Plain-text document sources

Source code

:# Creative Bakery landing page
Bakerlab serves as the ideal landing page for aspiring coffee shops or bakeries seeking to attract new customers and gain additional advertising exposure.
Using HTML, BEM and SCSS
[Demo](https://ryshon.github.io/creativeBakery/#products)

**Task description:** Go through the entries above and report each line with the string "landing" in it.

**Response area:**
:# Creative Bakery landing page
Bakerlab serves as the ideal landing page for aspiring coffee shops or bakeries seeking to attract new customers and gain additional advertising exposure.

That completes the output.